SYNDICATION RIGHTS:         1.  AMERCO will obtain ratings for the Term
                            Loan B Notes from either S&P or Moody's
                            prior to closing.

                            2. If the Term Loan B Notes are syndicated as
                            described below, then the "Market Value" of the Term
                            Loan B Notes shall be the price (net after any
                            discounts) at which Term Loan B Notes are purchased
                            in such syndication.

                            3. AMERCO will use its best efforts to arrange for
                            the placement of a portion of the Term Loan B Notes
                            to Market Participants (as defined below). The
                            proceeds of any commitments from new Market
                            Participants above $30 million aggregate face amount
                            of Term Loan B Notes will be paid initially to the
                            Revolver Lenders until the total cash received by
                            the Revolver Lenders equals 65% of the principal
                            amount of the Existing Loans, and

                                      A-5

<PAGE>
                            all proceeds thereafter will be paid, on a pro rata
                            basis, to the Revolver Lenders and Noteholders, in
                            lieu of an equal amount of Term Loan B Notes to
                            reduce, on a pro rata basis, the principal amounts
                            of Term Loan B Notes to be distributed to the
                            Revolver Lenders and the Noteholders under the Plan
                            in accordance with this Restructuring Agreement and
                            the Noteholders Restructuring Agreement.

                            4. In addition to any fees payable to the Revolver
                            Lenders under "Fees" above, to the extent the Term
                            Loan B Notes are offered in a syndication with fees,
                            discounts, increased spreads or any other additional
                            compensation not already taken into account in the
                            determination of Market Value (whether paid pre- or
                            post-closing of the Term Loan B Notes, and including
                            any "pricing flex"), the Revolver Lenders will fully
                            participate therein, on the same terms offered or
                            issued to each other holder of Term Loan B Notes.

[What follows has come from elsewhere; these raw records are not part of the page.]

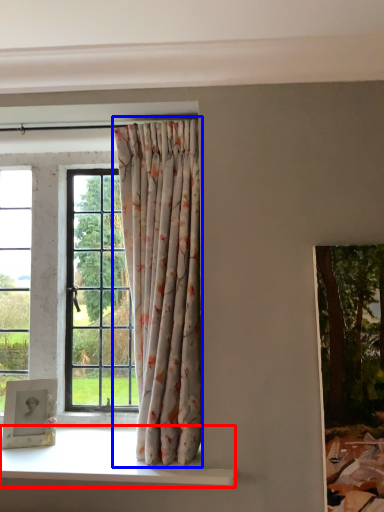
Question: Which point is further to the camera, window sill (highlighted by a red box) or curtain (highlighted by a blue box)?

Choices:
 (A) window sill
 (B) curtain

Answer: (B)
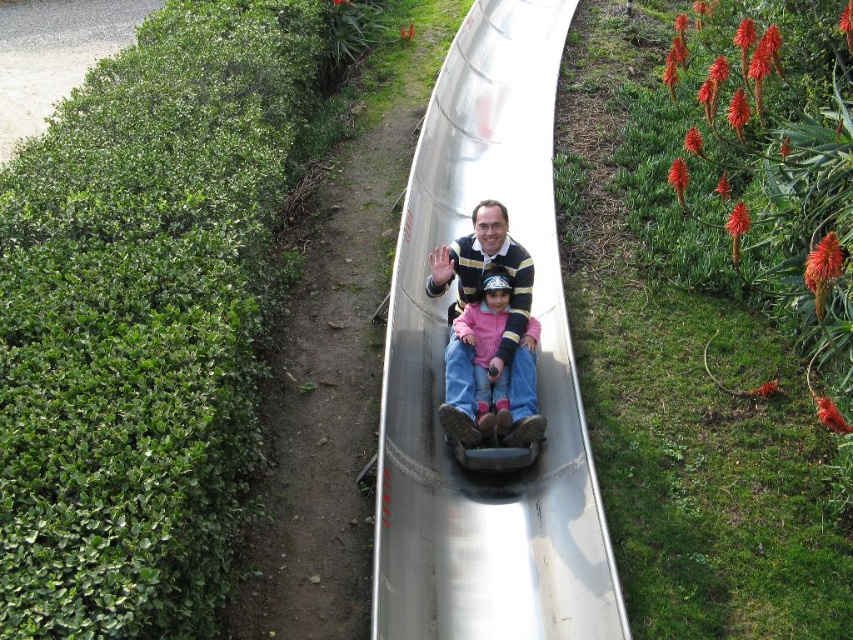
You are a maintenance worker needing to reach the metallic smooth slide at center from the green leafy hedge at left. The tools you carry require a minimum clearance of 6 meters to safely operate. Can you safely operate your tools between them?

The distance between the green leafy hedge at left and the metallic smooth slide at center is 5.90 meters, which is less than the required 6 meters clearance. Therefore, you cannot safely operate your tools between them.

You are designing a garden layout and want to place a new decorative rock garden between the green leafy hedge at left and the matte pink sweater at center. Which object should the rock garden be closer to if you want it to take up more space?

The rock garden should be closer to the matte pink sweater at center because it occupies more space than the green leafy hedge at left, allowing the rock garden to utilize the available area effectively.

You are standing at the point labeled as point (x=376, y=604) and want to take a photo of the two people on the slide with your camera. If the camera is 4.26 meters away from the point, will you be able to capture both people in the frame?

Yes, since the camera is 4.26 meters away from point (x=376, y=604), and both people are on the slide at that point, they should be within the camera frame.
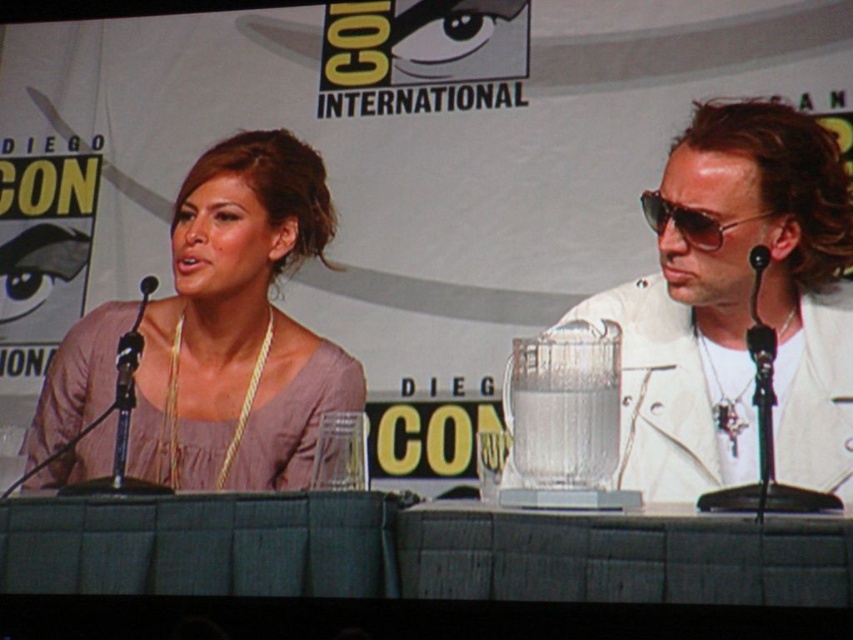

                            5. If less than $20 million of Term Loan B Notes are
                            sold to Market Participants on the same terms as are
                            to be issued to the Revolver Lenders under the
                            Restructuring Agreement, then the Revolver Lenders
                            will receive Term Loan A Notes in the amount (net
                            after any discount) of $33,600,000, instead of any
                            Term Loan B Notes, and the Revolver Lenders will not
                            participate in the Term Loan B Notes.

                            For purposes of this Term Sheet, "Market
                            Participants" is defined as recognized institutional
                            investors not affiliated with the Debtors or with
                            any "insider" (as that term is defined in the
                            Bankruptcy Code) of the Debtors.

REVOLVER LENDER FEES:       The reasonable fees and expenses of the
                            financial and legal professionals retained
                            by the Administrative Agent or the Revolver
                            Lenders shall be paid on the Effective Date
                            of the Plan.